1.0%/year growth has been the “Great Stagnation” of the past decades. It is the pessimistic scenario. Yet 1%/year growth is wonderful in the sweep of historical perspective, even if it is small beer compared to the 2.2%/year growth of the post-1945 era. 1.0% is twice the pace of the industrial age and 25 times the pace of the agrarian age. 1.0% per year growth would not carry us to a world of $63 thousand average annual incomes come 2100 and $400 million in 2500; but it would carry us to a world of $26 thousand average global incomes from 2100—a bit more than half of today’s global north. And it would carry us to one of $145 thousand average global incomes in 2270, a world as much proportionately richer than ours as ours is richer than that of our pre-industrial ancestors.
$145 thousand annual incomes are not the absurd mind-blowing singularity levels of $400 million.
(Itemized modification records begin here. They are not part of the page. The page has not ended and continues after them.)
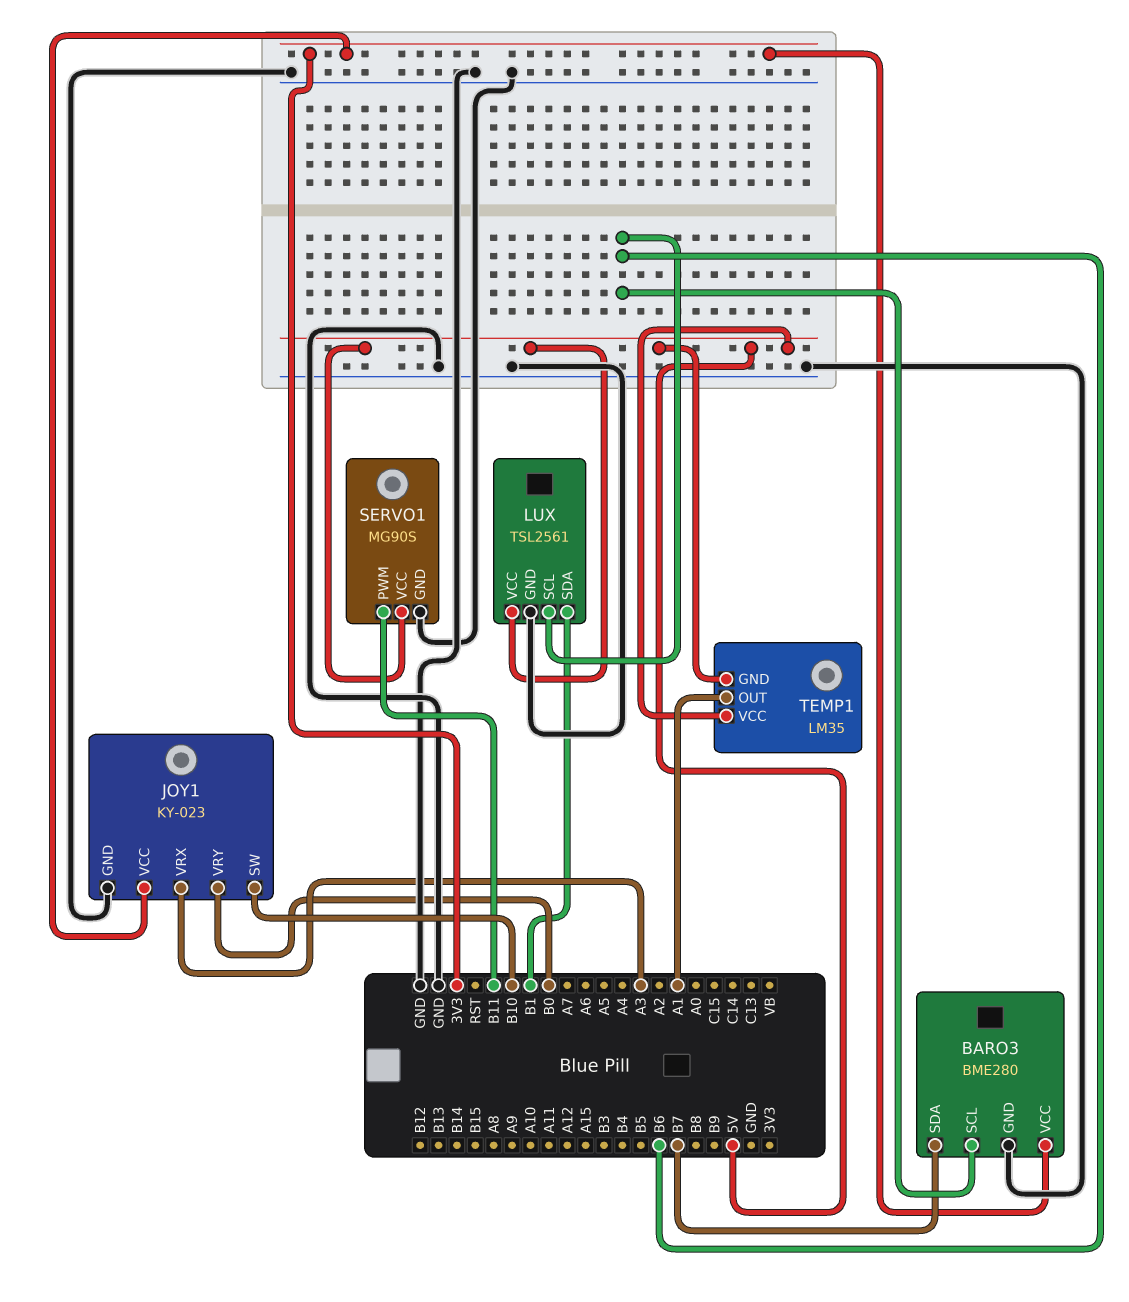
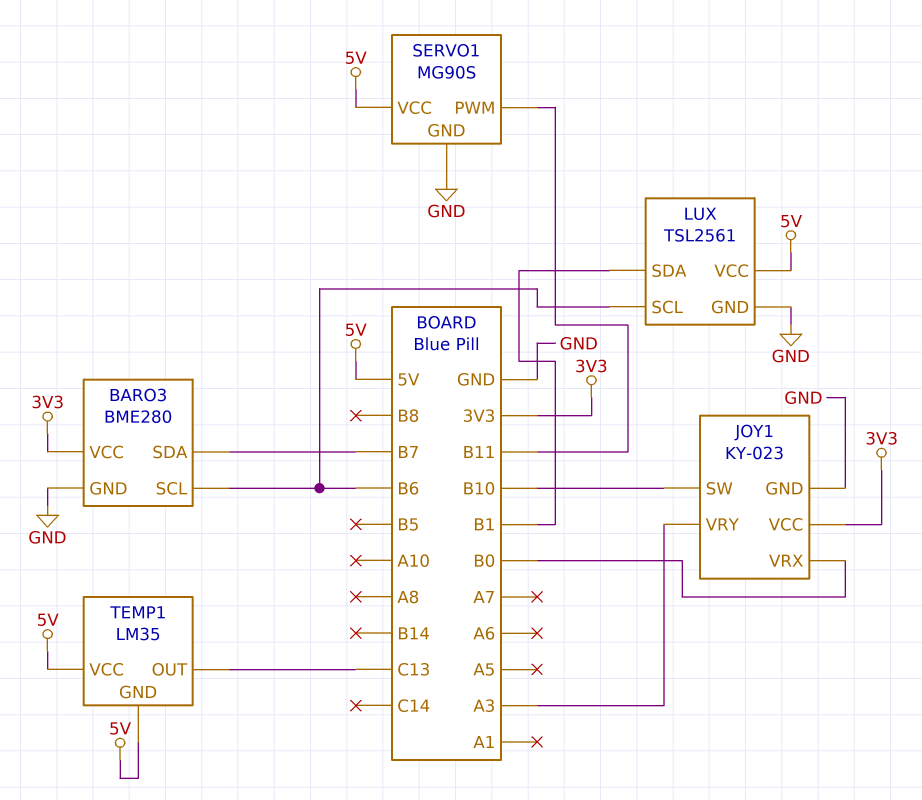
JOY1 pin VRX: A3 -> B0
JOY1 pin VRY: B0 -> A3
TEMP1 pin OUT: A1 -> C13

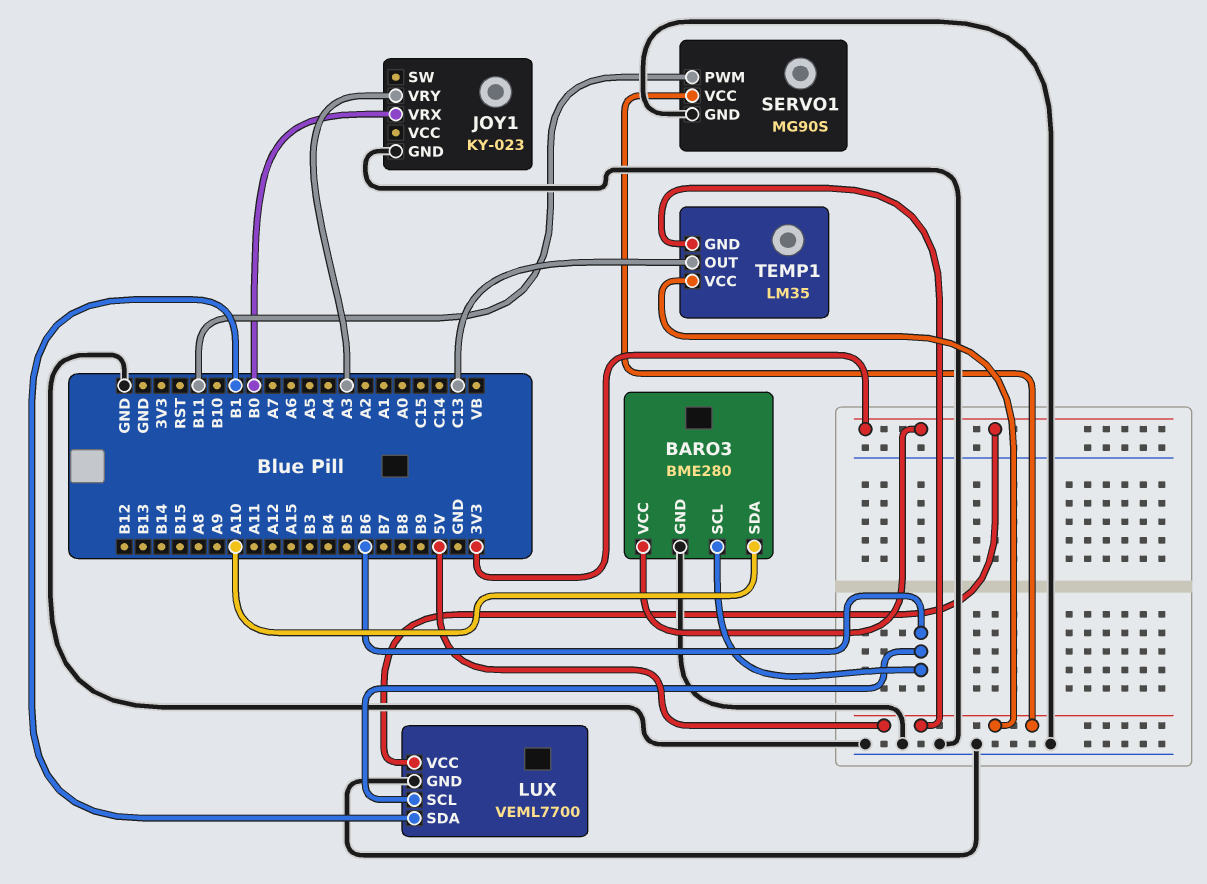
BARO3 pin SDA: B7 -> A10
JOY1 pin SW: B10 -> none
JOY1 pin VCC: 3V3 -> none
LUX: TSL2561 -> VEML7700
LUX pin VCC: 5V -> 3V3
We can imagine how all of humanity would manage to usefully spend such incomes because they are the incomes that some of us already do manage to spend, and that all of us see, as such incomes are pretty much those that support the reference lifestyle of modern American TV. Such a universal American upper-middle-class world would look to us like a society of abundance, and it would be, in the same way that the globe today would look like a society of abundance to a time traveler from our ancestors’ pre-industrial past. And 2270, 250 years from now, is not that far in the future. They are as far separated from us in time as we are from John and Abigail Smith Adams, and from Thomas and Sally Hemings Jefferson.
The future, indeed, is bright for humanity—if we can maintain the 1%/year average underlying rate of growth that seems to be our post-1970 new normal. And doing that is surely within our grasp, if we can organize ourselves to grasp it. And doing much better may well be very possible.
I’m Brad DeLong. This is the DeLongTODAY Briefing.